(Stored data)
++++
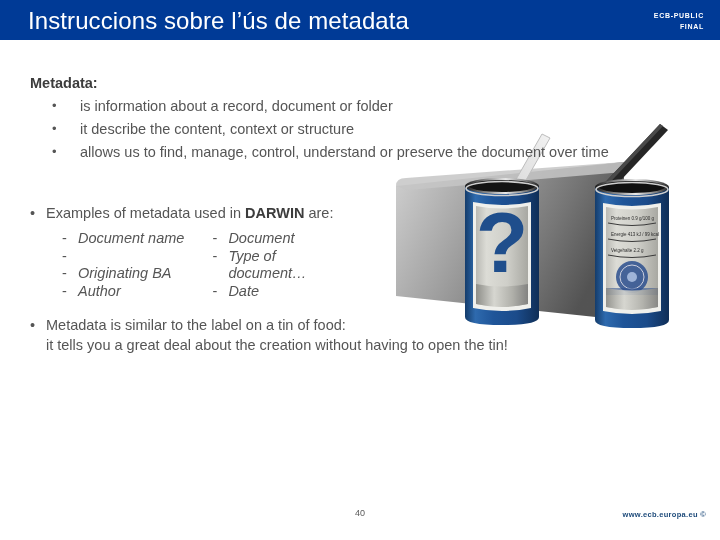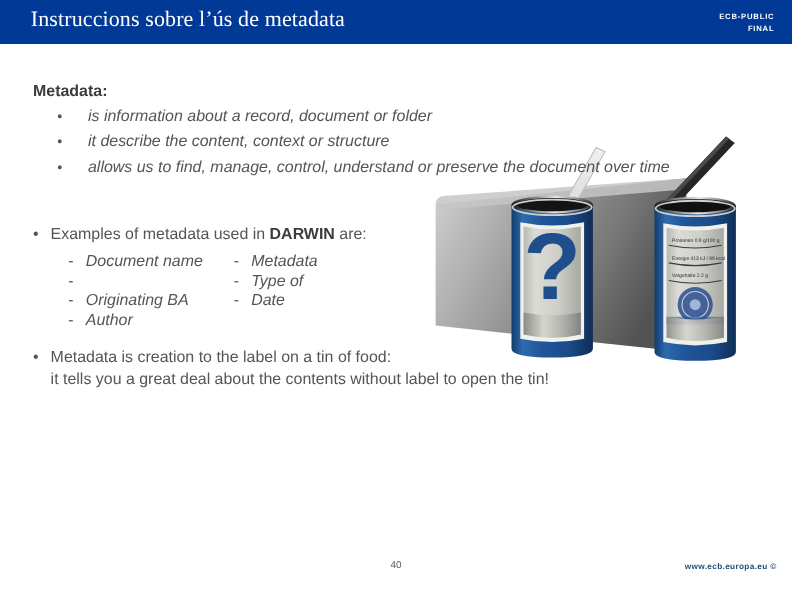--- a/index.html
+++ b/index.html
@@ -36,11 +36,10 @@
     position: absolute;
     left: 28px;
     top: 7px;
-    font-size: 20px;
+    font-size: 24px;
     color: #ffffff;
     letter-spacing: 0.1px;
     white-space: nowrap;
-    font-family: Liberation Serif, serif;
   }
   .classification {
     position: absolute;

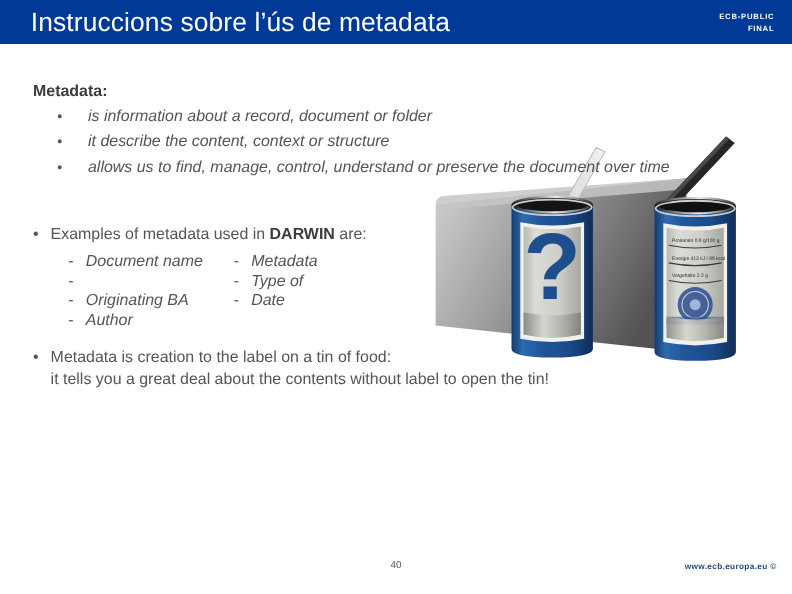--- a/index.html
+++ b/index.html
@@ -97,7 +97,6 @@
   .sub-list .txt {
     white-space: nowrap;
     line-height: 20px;
-    font-style: italic;
   }
 
   .examples-line {

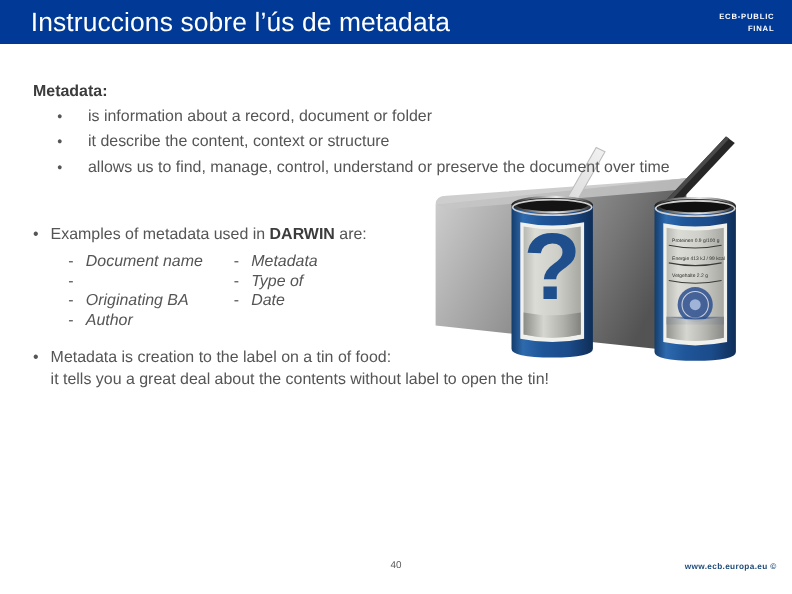--- a/index.html
+++ b/index.html
@@ -334,7 +334,7 @@
       <div class="ex-col col-b">
         <div class="row">
           <span class="mark">-</span>
-          <span class="txt">Metadata</span>
+          <span class="txt">Document</span>
         </div>
         <div class="row">
           <span class="mark">-</span>

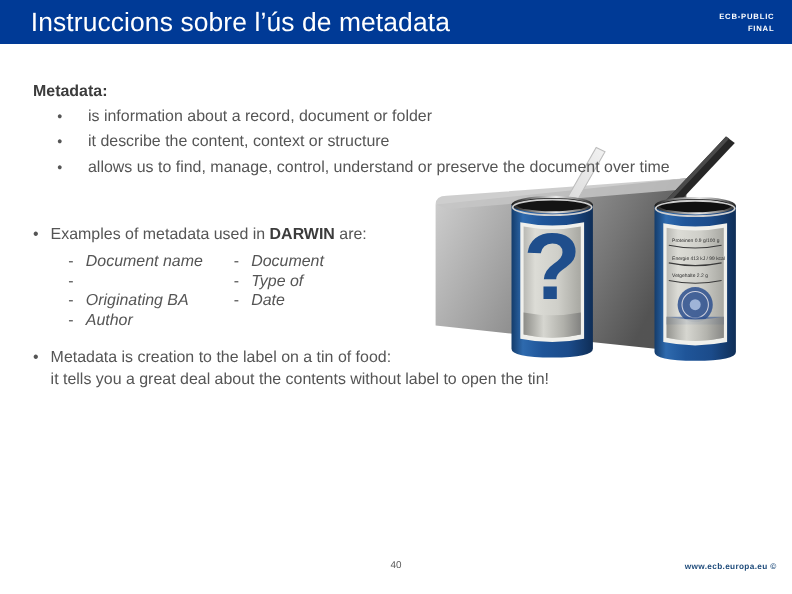--- a/index.html
+++ b/index.html
@@ -341,6 +341,10 @@
           <span class="txt">Type of</span>
         </div>
         <div class="row">
+          <span class="mark"></span>
+          <span class="txt indent">document…</span>
+        </div>
+        <div class="row">
           <span class="mark">-</span>
           <span class="txt">Date</span>
         </div>

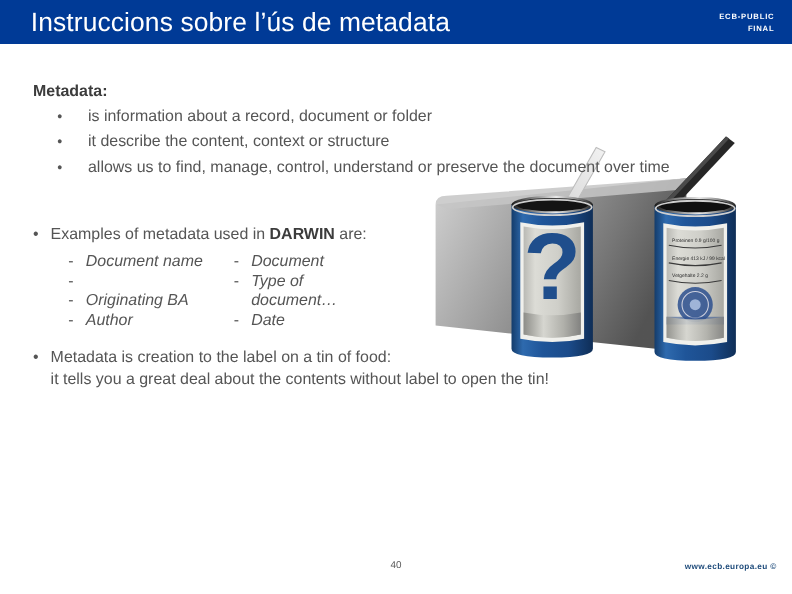--- a/index.html
+++ b/index.html
@@ -352,7 +352,7 @@
     </div>
 
     <div class="closing">
-      <span><span class="bullet">•</span><span>Metadata is creation to the label on a tin of food:</span></span>
+      <span><span class="bullet">•</span><span>Metadata is similar to the label on a tin of food:</span></span>
       <span class="l2">it tells you a great deal about the contents without label to open the tin!</span>
     </div>
   </div>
++++
EXERCISE DESCRIPTION: Read through the entries, then copy every line where the string "bullet" is found.

WRITTEN SOLUTION:
-      <span><span class="bullet">•</span><span>Metadata is creation to the label on a tin of food:</span></span>
+      <span><span class="bullet">•</span><span>Metadata is similar to the label on a tin of food:</span></span>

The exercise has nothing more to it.